La formazione è però da fornire anche alle famiglie, perché riescano a coinvolgere e sostenere i propri figli nel perseguimento del nuovo metodo, creando una cerniera che sappia sancire il patto dall’alleanza scuola-famiglia, indispensabile a un avvicinamento alla cultura digitale sin dalla scuola primaria, per non lasciare soli e abbandonati a se stessi i cittadini del futuro. Cruciale è anche migliorare il sostegno nell’assistenza ai bisognosi, includendo anche gli assistenti educativo-culturali nel processo di sviluppo e formazione a distanza.

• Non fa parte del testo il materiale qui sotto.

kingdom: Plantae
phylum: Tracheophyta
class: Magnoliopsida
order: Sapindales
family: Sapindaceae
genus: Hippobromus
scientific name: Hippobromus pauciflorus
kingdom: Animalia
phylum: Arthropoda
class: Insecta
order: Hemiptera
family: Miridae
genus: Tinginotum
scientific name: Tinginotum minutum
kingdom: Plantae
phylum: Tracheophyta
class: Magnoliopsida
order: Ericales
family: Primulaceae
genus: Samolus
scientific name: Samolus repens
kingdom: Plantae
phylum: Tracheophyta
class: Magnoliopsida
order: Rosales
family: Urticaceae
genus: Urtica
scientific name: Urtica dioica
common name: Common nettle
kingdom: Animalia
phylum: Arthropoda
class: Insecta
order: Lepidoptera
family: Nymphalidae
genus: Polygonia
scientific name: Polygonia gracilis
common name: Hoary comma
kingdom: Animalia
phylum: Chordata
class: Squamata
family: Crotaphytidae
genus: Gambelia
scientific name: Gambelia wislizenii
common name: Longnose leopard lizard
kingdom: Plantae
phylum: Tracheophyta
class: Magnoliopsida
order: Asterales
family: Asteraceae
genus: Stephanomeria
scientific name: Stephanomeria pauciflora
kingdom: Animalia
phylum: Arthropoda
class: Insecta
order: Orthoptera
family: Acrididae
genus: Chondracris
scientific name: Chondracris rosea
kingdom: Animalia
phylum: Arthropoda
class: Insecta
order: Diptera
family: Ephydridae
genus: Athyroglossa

La pandemia ci ha lasciato un grande bagaglio di esperienze ma tra i primi insegnamenti appresi c’è quello che la nostra vita, da un momento all’altro, può essere sconvolta e avere bisogno di un aggiornamento rapido e funzionale. I l mercato del lavoro è mutato rispetto al passato – è quanto ci riportano gli scenari realistici sull’occupazione – e si richiedono nuove competenze tecnico-pratiche che i tradizionali organi pedagogicoformativi, scuola e università prima di tutti, stentano a supportare in vista di un sistema sempre più virtuale e legato a innovazioni tecnologiche e di comunicazione. Negli ultimi decenni nella scuola italiana gli investimenti sono stati notevolmente inferiori a tutti i Paesi avanzati. Un ulteriore dato critico è l’elevata età media degli insegnanti, che secondo i dati Ocse è la più elevata d’Europa, con il 59% che ha più di 50 anni. L’emergenza dell’istruzione non è solo legata però a soldi da investire ma alla capacità di incanalare le risorse nei settori e territori giusti e di incrociare adeguatamente la domanda con l’offerta di lavoro. L’Italia ha un gravissimo gap da recuperare in termini di occupazione e formazione giovanile. Ma la domanda è: sarà sufficiente il Pnrr per colmarlo?

Basta decantare il passato, puntiamo su una solidità del divenire, cogliendo le possibilità di cambiamento tecnologico che l’emergenza sanitaria ci ha posto di fronte per rispondere alla crisi. Una nuova visione ed evoluzione del sistema didattico che deve partire in tempi rapidi e con l’impegno di tutti, Stato e grandi aziende. Fondamentale consegnare ai giovani gli strumenti per progettare il proprio futuro. Il nostro futuro. Un impegno sociale da sottoscrivere per le nuove generazioni, provate negli ultimi anni dalla pandemia e da troppo tempo da una didattica ancorata al passato piuttosto che rivolta al futuro.